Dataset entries
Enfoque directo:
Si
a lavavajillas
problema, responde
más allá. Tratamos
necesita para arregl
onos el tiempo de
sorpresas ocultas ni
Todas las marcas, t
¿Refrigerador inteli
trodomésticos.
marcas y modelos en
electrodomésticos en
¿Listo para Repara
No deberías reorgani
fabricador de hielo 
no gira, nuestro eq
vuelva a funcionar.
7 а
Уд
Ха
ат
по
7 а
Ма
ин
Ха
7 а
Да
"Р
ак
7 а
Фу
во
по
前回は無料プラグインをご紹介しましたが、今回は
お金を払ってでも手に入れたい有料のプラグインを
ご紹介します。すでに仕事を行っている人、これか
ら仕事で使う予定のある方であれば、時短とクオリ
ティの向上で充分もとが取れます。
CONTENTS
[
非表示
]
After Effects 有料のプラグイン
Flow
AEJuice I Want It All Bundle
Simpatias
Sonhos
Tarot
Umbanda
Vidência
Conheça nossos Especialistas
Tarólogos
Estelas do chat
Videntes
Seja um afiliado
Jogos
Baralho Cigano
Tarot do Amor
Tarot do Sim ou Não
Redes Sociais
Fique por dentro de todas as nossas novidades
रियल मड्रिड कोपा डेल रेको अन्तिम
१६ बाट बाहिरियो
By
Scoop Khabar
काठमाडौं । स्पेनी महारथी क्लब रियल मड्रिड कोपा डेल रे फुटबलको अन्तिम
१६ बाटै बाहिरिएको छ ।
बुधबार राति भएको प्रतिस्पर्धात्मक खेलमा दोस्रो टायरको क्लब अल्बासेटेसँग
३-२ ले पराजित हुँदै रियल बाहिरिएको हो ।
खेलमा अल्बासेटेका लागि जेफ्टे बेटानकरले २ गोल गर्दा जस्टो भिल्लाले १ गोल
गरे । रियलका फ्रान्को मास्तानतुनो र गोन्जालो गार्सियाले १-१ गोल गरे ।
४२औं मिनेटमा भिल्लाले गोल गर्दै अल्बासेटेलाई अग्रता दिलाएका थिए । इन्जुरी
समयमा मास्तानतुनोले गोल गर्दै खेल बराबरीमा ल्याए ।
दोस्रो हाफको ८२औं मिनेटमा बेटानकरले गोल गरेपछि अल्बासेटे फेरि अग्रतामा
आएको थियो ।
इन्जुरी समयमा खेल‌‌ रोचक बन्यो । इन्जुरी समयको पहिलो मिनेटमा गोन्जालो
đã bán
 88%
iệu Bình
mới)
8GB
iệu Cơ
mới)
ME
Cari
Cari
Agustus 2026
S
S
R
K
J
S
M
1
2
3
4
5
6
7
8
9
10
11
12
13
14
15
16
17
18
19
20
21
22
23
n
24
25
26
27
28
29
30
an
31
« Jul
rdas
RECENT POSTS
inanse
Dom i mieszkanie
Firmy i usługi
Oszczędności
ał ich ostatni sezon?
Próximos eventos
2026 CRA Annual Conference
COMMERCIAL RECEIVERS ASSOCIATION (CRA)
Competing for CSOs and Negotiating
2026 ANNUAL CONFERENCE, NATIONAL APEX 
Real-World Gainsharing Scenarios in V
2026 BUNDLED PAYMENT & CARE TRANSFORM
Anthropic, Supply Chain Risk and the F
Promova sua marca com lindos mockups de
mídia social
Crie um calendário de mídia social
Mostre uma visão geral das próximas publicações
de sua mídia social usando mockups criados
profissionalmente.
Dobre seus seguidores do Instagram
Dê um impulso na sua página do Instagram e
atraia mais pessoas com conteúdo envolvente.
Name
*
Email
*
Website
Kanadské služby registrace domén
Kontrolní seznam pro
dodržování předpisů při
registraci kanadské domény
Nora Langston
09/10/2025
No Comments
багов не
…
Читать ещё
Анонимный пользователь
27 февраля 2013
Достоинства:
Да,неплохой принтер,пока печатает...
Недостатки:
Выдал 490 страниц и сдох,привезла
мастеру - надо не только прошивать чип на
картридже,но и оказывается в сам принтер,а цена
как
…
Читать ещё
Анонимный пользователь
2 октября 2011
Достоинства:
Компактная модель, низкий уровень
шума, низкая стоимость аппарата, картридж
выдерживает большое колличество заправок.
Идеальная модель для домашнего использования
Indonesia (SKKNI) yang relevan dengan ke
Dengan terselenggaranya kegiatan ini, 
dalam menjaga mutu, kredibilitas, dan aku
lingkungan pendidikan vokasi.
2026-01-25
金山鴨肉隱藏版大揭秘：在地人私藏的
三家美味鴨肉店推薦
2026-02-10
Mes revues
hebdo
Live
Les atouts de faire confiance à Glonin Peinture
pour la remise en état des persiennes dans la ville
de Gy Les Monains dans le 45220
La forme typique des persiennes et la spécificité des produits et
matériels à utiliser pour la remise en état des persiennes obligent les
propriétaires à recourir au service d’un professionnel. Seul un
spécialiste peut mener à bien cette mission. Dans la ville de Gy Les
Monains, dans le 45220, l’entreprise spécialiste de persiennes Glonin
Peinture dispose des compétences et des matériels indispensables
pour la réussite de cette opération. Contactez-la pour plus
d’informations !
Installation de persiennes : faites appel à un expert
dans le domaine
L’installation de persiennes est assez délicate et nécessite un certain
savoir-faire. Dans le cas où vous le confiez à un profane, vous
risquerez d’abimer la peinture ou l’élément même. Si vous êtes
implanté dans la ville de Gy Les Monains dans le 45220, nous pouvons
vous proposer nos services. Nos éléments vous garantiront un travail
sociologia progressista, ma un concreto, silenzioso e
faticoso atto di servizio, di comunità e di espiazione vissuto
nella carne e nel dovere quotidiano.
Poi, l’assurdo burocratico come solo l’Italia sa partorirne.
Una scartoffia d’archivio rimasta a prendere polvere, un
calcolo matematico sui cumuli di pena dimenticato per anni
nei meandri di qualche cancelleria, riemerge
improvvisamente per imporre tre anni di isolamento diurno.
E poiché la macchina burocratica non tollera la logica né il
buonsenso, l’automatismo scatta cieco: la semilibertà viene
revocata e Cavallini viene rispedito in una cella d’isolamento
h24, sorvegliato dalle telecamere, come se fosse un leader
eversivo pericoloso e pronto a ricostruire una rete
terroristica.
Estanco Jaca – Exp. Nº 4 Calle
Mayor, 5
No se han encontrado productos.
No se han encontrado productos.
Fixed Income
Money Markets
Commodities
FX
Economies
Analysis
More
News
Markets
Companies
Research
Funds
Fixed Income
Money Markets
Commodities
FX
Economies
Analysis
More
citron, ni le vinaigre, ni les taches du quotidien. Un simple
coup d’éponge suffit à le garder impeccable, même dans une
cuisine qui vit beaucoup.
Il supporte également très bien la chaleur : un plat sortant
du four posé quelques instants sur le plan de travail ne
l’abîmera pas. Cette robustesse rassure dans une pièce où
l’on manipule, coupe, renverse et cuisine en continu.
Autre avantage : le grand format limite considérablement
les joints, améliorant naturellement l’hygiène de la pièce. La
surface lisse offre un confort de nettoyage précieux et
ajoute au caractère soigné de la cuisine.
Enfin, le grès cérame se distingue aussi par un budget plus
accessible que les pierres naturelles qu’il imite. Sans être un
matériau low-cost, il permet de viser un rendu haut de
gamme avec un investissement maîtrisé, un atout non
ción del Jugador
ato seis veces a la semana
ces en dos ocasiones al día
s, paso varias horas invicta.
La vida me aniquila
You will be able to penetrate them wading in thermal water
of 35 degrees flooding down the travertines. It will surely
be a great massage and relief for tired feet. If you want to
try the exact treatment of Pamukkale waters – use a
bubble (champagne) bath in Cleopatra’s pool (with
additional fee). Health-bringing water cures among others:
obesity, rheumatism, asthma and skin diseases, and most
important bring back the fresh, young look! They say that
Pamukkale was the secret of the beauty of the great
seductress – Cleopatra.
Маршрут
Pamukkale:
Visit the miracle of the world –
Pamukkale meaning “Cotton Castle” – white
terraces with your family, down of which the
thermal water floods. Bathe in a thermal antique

# What is required
Every line from the one containing "du four posé" through the end of the entries above must be echoed exactly, with both ends kept.

# Solution to this task
du four posé quelques instants sur le plan de travail ne
l’abîmera pas. Cette robustesse rassure dans une pièce où
l’on manipule, coupe, renverse et cuisine en continu.
Autre avantage : le grand format limite considérablement
les joints, améliorant naturellement l’hygiène de la pièce. La
surface lisse offre un confort de nettoyage précieux et
ajoute au caractère soigné de la cuisine.
Enfin, le grès cérame se distingue aussi par un budget plus
accessible que les pierres naturelles qu’il imite. Sans être un
matériau low-cost, il permet de viser un rendu haut de
gamme avec un investissement maîtrisé, un atout non
ción del Jugador
ato seis veces a la semana
ces en dos ocasiones al día
s, paso varias horas invicta.
La vida me aniquila
You will be able to penetrate them wading in thermal water
of 35 degrees flooding down the travertines. It will surely
be a great massage and relief for tired feet. If you want to
try the exact treatment of Pamukkale waters – use a
bubble (champagne) bath in Cleopatra’s pool (with
additional fee). Health-bringing water cures among others:
obesity, rheumatism, asthma and skin diseases, and most
important bring back the fresh, young look! They say that
Pamukkale was the secret of the beauty of the great
seductress – Cleopatra.
Маршрут
Pamukkale:
Visit the miracle of the world –
Pamukkale meaning “Cotton Castle” – white
terraces with your family, down of which the
thermal water floods. Bathe in a thermal antique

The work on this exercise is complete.